- [DATASET CONTENT]
___

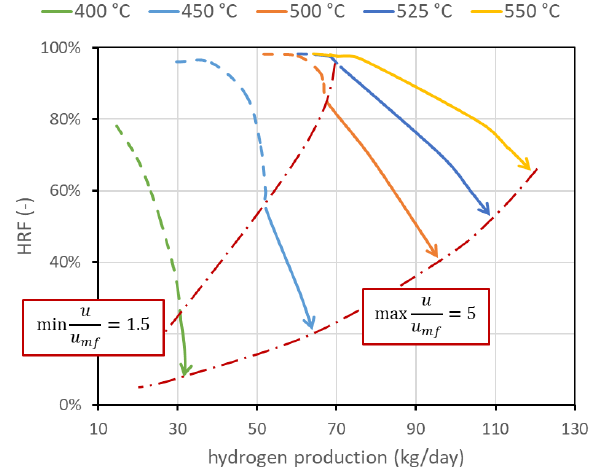
Figure 5. Performance chart with lines at different reactor temperatures. It appears clear that temperature strongly affects performance, and how it is important to increase its value to increase both HRF and hydrogen production. Temperature upper limit is due to membrane stability. Nominal value is 500 °C.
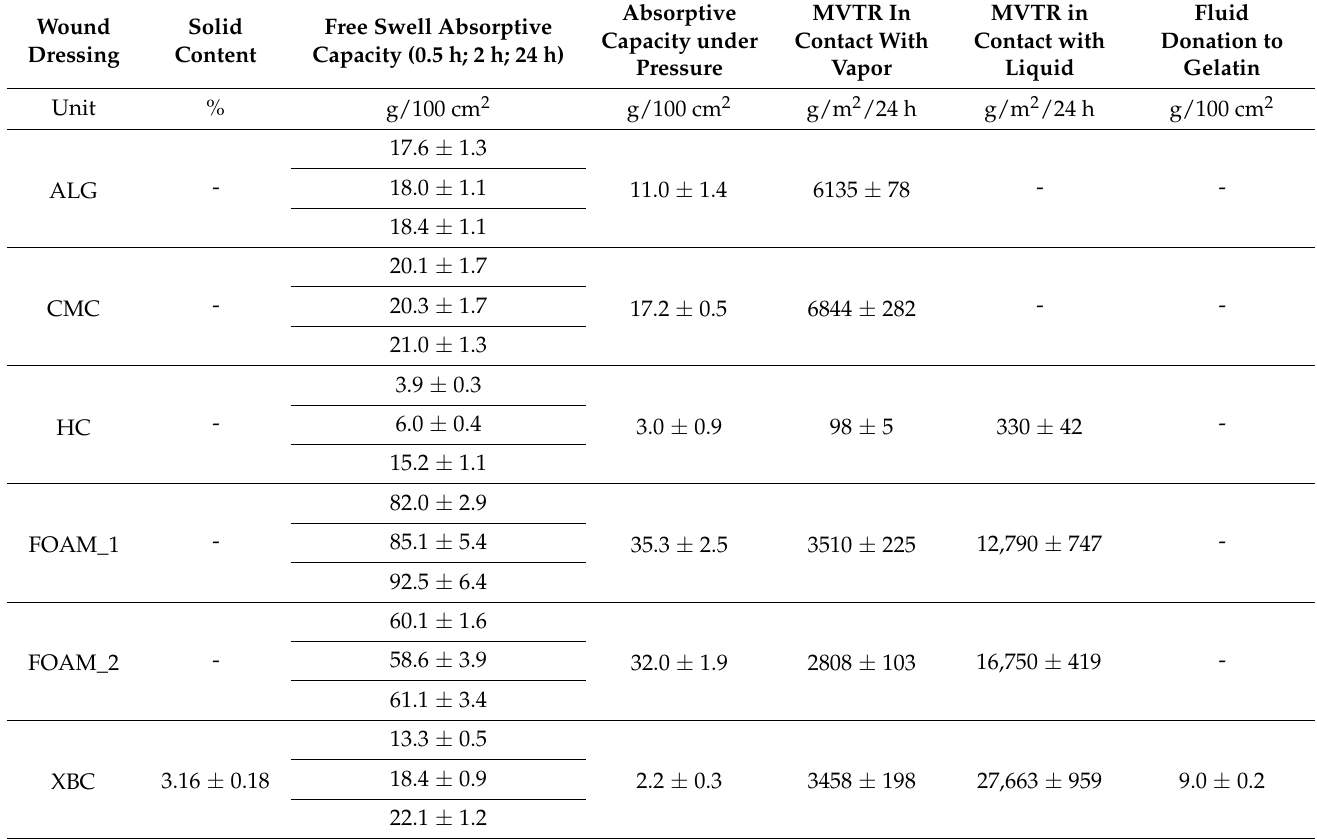
Table 1. Overview of evaluated parameters, tests, and results.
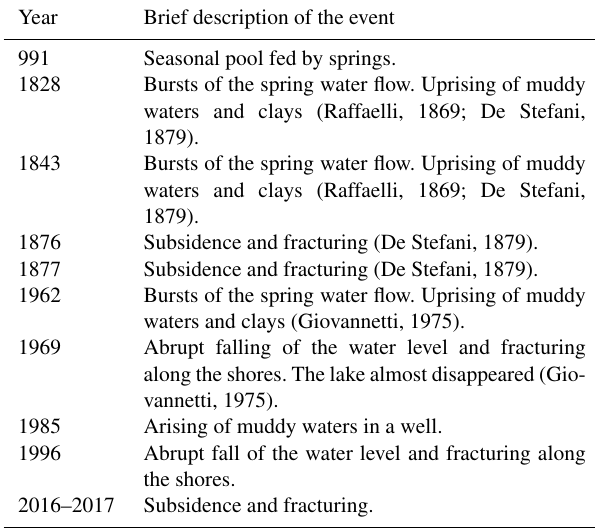
Table 1. Description of the activity at Prà di Lama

___

- [WHAT TO DO] Copy out each line of the data exactly as it reads; skip the pictures.

- [SOLUTION FOR THIS EXERCISE]
Figure 5. Performance chart with lines at different reactor temperatures. It appears clear that temperature strongly affects performance, and how it is important to increase its value to increase both HRF and hydrogen production. Temperature upper limit is due to membrane stability. Nominal value is 500 °C.
Table 1. Overview of evaluated parameters, tests, and results.
Table 1. Description of the activity at Prà di Lama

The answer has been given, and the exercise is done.